The Audi TT could be extended to a three-model product line with this Shooting Brake
12 October 2005

Not every concept on display at the Tokyo motor show is pie-in-the-sky, if reaction to Audi’s new Shooting Brake Concept is good enough, we could see it joining the TT range when the all-new model goes on sale late next year.

The concept gives the biggest clue yet to how TT Mk2 will look, and perhaps the most obvious change is the adoption of a new interpretation of Audi’s single-frame grille with chromed vertical slats and an aluminium diffuser beneath. The grille is flanked by aggressive air intakes and LED headlights, but oddly lacks any provision for a number plate.

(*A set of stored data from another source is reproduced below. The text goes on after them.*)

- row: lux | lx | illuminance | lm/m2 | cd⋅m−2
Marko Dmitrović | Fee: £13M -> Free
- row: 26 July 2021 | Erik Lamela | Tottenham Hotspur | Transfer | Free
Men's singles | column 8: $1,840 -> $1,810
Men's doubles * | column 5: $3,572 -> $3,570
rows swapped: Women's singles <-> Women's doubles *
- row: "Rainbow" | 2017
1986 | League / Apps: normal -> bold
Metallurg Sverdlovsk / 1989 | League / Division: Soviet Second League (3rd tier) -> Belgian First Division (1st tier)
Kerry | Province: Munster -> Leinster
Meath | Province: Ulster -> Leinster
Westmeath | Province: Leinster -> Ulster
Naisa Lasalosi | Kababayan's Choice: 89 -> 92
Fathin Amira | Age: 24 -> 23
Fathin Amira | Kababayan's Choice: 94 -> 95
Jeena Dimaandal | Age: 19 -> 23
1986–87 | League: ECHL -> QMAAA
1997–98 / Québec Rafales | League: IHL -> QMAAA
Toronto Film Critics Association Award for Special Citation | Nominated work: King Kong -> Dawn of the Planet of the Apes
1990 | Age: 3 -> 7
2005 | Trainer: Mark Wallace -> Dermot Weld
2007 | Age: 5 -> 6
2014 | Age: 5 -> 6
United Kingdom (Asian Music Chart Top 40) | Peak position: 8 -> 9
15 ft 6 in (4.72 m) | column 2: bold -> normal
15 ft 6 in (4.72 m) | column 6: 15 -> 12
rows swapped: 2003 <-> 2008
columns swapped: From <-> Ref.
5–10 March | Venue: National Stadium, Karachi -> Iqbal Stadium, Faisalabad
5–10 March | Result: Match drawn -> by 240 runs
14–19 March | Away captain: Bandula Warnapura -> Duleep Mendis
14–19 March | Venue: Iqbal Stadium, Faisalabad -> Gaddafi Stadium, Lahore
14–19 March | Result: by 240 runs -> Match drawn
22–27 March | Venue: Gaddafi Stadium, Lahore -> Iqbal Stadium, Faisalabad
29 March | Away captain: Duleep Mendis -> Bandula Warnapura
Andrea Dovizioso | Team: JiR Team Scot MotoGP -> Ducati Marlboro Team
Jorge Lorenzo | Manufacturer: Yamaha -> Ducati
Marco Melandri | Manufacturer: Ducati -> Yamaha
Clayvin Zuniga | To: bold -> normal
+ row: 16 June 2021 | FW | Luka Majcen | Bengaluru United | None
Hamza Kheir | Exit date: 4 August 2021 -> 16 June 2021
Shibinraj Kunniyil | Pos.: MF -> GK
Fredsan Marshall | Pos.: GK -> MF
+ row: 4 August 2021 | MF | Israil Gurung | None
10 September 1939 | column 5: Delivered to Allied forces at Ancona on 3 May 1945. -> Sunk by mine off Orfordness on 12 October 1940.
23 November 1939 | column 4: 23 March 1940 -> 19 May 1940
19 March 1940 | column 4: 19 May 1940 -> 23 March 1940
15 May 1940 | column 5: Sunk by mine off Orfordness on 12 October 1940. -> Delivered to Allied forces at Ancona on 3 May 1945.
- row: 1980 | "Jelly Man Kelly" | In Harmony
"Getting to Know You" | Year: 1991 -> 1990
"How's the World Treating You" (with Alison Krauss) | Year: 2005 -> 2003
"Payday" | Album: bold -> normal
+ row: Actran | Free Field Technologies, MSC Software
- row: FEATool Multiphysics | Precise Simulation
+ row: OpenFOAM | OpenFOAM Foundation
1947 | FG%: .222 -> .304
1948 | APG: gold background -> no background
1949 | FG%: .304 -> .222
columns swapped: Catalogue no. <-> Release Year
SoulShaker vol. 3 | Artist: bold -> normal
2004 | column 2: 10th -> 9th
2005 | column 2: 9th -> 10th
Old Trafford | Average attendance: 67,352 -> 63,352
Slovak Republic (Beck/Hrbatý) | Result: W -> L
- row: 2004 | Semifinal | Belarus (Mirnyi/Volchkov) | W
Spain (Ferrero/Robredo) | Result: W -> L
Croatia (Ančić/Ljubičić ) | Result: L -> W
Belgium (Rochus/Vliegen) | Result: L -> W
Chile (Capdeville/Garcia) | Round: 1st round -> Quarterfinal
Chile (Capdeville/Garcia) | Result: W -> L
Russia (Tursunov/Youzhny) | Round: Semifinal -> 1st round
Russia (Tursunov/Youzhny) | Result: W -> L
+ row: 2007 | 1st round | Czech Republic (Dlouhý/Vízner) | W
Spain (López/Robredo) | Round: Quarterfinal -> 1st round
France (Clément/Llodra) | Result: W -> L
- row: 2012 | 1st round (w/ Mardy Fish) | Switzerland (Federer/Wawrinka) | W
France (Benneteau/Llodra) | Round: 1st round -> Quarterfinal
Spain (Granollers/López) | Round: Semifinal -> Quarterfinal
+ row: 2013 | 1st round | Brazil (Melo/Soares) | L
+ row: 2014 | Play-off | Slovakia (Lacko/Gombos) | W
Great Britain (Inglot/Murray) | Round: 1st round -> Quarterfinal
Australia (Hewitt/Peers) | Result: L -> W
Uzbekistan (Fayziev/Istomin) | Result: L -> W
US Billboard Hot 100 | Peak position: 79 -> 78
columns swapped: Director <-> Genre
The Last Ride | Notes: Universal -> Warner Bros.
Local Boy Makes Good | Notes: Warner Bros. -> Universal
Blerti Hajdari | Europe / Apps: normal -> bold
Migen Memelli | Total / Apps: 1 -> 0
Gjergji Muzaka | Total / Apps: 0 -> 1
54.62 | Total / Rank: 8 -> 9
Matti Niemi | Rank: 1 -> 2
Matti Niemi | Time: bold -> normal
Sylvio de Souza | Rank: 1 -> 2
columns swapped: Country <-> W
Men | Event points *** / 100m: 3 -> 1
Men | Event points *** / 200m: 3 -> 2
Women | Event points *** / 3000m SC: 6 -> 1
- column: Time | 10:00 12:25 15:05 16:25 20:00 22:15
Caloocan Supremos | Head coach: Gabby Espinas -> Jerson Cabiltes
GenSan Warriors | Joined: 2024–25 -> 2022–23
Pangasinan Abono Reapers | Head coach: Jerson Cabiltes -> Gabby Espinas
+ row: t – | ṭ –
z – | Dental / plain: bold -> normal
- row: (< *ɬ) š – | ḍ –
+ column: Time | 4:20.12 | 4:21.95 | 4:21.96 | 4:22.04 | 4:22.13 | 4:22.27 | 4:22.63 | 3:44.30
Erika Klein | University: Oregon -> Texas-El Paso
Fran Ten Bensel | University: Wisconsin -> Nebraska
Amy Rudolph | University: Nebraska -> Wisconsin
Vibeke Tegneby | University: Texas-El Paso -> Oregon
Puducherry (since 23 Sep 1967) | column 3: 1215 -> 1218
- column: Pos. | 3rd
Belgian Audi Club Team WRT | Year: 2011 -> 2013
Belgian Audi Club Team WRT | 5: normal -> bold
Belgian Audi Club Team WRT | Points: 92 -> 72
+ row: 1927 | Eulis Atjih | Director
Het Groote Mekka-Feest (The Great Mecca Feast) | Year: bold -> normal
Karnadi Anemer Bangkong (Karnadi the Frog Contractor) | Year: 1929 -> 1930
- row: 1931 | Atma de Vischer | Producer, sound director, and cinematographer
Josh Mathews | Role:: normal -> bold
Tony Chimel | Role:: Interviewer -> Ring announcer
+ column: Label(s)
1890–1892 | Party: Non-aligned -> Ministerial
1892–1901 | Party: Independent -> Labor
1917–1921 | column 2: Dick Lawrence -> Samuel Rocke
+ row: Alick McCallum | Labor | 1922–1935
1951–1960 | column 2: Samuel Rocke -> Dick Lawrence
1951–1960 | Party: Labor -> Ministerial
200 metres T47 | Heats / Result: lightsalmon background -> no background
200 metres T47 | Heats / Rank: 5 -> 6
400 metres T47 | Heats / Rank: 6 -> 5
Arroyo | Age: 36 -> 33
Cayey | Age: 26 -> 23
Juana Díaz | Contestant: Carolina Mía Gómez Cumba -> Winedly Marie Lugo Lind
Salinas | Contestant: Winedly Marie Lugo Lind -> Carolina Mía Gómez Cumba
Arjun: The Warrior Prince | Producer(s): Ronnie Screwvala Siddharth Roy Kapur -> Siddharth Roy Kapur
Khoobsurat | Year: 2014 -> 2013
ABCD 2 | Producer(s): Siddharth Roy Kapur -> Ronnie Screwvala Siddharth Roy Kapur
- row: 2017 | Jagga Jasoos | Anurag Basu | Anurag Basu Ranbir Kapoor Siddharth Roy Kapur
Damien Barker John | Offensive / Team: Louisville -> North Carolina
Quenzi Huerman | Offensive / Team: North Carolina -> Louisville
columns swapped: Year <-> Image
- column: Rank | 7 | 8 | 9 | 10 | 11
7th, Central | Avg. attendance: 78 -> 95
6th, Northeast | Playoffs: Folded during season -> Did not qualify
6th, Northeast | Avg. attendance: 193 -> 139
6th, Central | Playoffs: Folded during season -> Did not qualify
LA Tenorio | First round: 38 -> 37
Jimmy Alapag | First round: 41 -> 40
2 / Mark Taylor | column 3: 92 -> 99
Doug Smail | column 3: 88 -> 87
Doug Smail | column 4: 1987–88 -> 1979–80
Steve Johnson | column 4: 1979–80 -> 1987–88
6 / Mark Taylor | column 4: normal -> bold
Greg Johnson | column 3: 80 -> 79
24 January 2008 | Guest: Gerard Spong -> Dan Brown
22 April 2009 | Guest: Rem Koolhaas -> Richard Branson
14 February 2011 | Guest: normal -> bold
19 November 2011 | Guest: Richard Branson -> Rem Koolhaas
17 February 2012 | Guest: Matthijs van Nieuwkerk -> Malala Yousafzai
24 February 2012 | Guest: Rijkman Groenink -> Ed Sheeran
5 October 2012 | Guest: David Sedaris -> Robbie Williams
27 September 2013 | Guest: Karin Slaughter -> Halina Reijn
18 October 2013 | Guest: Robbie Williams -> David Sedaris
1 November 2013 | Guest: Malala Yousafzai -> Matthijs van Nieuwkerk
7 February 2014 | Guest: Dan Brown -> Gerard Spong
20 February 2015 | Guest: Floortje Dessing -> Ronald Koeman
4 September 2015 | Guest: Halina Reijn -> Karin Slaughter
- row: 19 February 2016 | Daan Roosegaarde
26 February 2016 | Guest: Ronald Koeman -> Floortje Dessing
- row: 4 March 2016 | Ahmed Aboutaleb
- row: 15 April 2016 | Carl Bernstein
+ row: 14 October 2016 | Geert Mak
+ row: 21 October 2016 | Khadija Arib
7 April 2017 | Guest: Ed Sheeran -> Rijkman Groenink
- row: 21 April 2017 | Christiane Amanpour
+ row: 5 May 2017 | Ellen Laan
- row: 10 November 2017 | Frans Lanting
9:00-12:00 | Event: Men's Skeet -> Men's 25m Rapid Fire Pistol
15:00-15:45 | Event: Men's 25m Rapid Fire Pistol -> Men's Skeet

The familiar proportions and accentuated wheelarches of the current TT remain, but the new car is 140mm longer, with sculpted side sills and an upswept rear pillar leading to a Clio V6-style hatchback rear end with twin exhausts and a pronounced diffuser.

It may be a hatchback, but don’t expect too much practicality. Although Audi claims the concept is a full four-seater – with rear legroom boosted by a 41mm longer wheelbase than the current car – the boot remains a compact 255 litres (730 litres with the rear seats folded).

Like the A3, the new TT sits on the VW Golf MkV platform with its MacPherson strut front suspension and four-link rear. The Shooting Brake is powered by the current range-topper’s 247bhp 3.2-litre FSI V6, driving all four wheels through a six-speed gearbox and rear-mounted multi-plate clutch. Audi claims 0-62mph in 6.0sec and a 155mph electronically-limited top speed, and there are ceramic brakes discs to boost braking power and lower unsprung weight.

In place of conventional dampers, the concept uses ‘Audi magnetic ride’ adaptive shock absorbers, which are filled with magnetorheological fluid whose viscosity can be controlled by an electromagnetic field, giving continuously variable damping.

The technology continues inside where the more driver-focussed dashboard features a touch-screen satellite navigation system controlled by a version of the A8’s MMI (multi-media interface) system.